RUANGPOLITIK.COM – Di suatu sore di akhir Bulan Oktober 2021, sebuah mobil liputan bermerk stasiun televisi swasta memasuki komplek perumahan BSD, Tangerang, Propinsi Banten. Perlahan namun pasti, mobil yang membawa satu tim liputan lengkap itu menuju sebuah rumah yang terletak paling pojok.
Suasana asri dan sejuk terlihat dari bagian luar rumah tersebut, selaras dengan keramahan tuan rumah yang turun menyambut para tamu tersebut.
“Susah cari rumahnya?” sapa wanita berbalut hijab panjang, yang merupakan istri dari Dr. Tb. H. Ace Hasan Syazily, M.Si, orang yang hari ini akan melakukan sesi wawancara khusus dengan tim liputan televisi tersebut.
“Silahkan masuk, Kang Ace sudah menunggu,” lanjutnya sambil menawarkan minuman dan beberapa makanan ringan yang sepertinya sengaja sudah dipersiapkan.
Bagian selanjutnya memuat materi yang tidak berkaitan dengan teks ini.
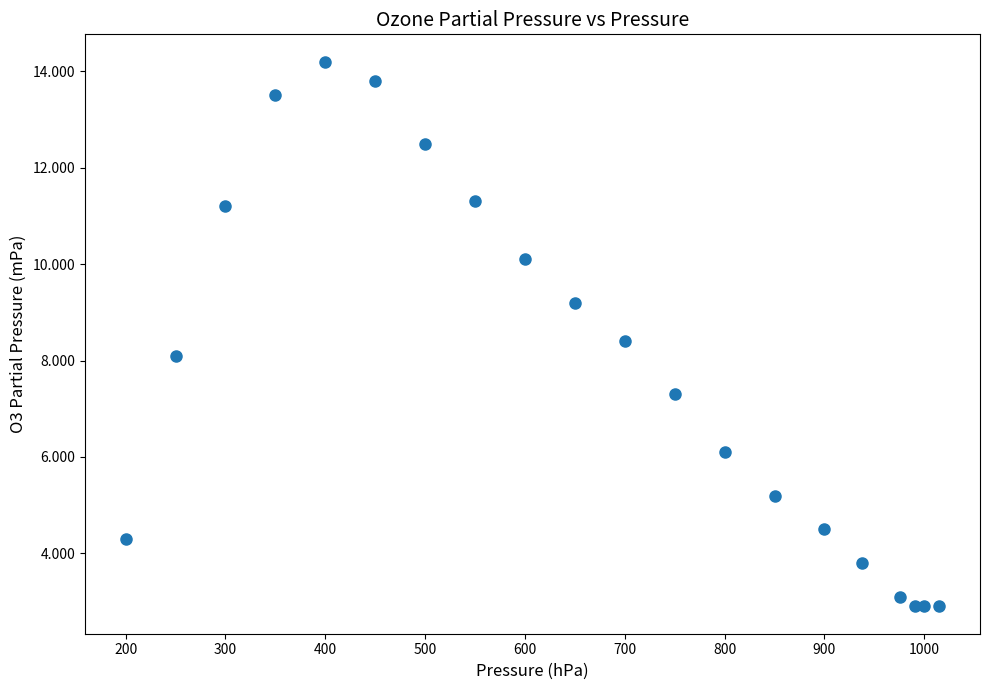

What is the range of Y values (max minus min)?

11.3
Tidak lama kemudian, Ace Hasan Syadzily yang biasa dipanggil Kang Ace pun keluar, terlihat wajah segar penuh kehangatan terpancar dari laki-laki berusia 45 tahun tersebut, walau kegiatannya sangat padat, baik di DPR RI sebagai Wakil Ketua Komisi VIII, salah satu Ketua DPP di Partai Golkar dan juga sebagai dosen di Universitas Islam Negeri (UIN) Syarif Hidayatullah, Jakarta.
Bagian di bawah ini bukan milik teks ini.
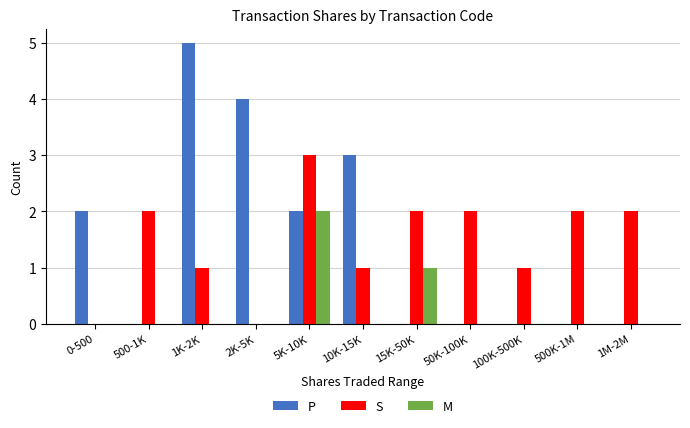

At which label does M reach its peak?

5K-10K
“Kita ngobrol di teras samping aja ya, lebih santai,” sambutnya.
“Saya belum pantas sebenarnya disebut tokoh Mas, karena belum apa-apa, masih perlu banyak belajar. Jadi kita cerita-cerita santai aja ya,” ujarnya dengan nada merendah, sangat tergambar sosok seorang yang tumbuh dan besar di lingkungan pesantren.
“Yang pasti cita-cita pertama tentu jadi ustadz, jadi kyai. Karena saya tumbuh di lingkungan pesantren. Ayah dan Ibu juga pengasuh pesantren, makanya saya itu bersekolah selalu di lingkungan pesantren. Belajar agama, fiqih, mengaji dan banyak lagi. Yang pasti selalu sarungan, Mas, itu masih terbawa sampai sekarang. Rasanya kalau tidur tidak pakai sarung, serasa ada yang kurang,” ceritanya sambil tertawa kecil, ketika ditanyakan soal cita-cita waktu kecil.
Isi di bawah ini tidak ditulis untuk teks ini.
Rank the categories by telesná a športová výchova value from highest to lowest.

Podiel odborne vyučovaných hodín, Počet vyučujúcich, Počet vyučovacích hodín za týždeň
Awal ketertarikan kepada dunia politik, menurut Ace sejak dirinya berkuliah di UIN Syarif Hidayatullah, jurusan Bahasa dan Sastra Arab, dimana pada masa-masa itu terjadi perubahan politik yang besar di Indonesia, yaitu runtuhnya Orde Baru yang telah berkuasa selama 32 tahun.
“Saya pada masa itu terlibat aktif dalam berbagai gerakan mahasiswa dalam menuntut reformasi, diskusi-diskusi dan demo-demo. Sampai akhirnya saya terpilih jadi Presiden BEM di universitas,” tuturnya.
“Sejak saat itu juga, saya banyak membaca buku-buku tentang politik, pergerakan dan yang berbau-bau itu. Sekaligus saya juga bergaul dan menimba ilmu dengan para tokoh-tokoh politik, termasuk dengan Bapak Ginanjar Kartasasmita. Beliau itulah mentor dan guru politik saya,” sambung Ketua Dewan Pengurus Golkar Institute tersebut.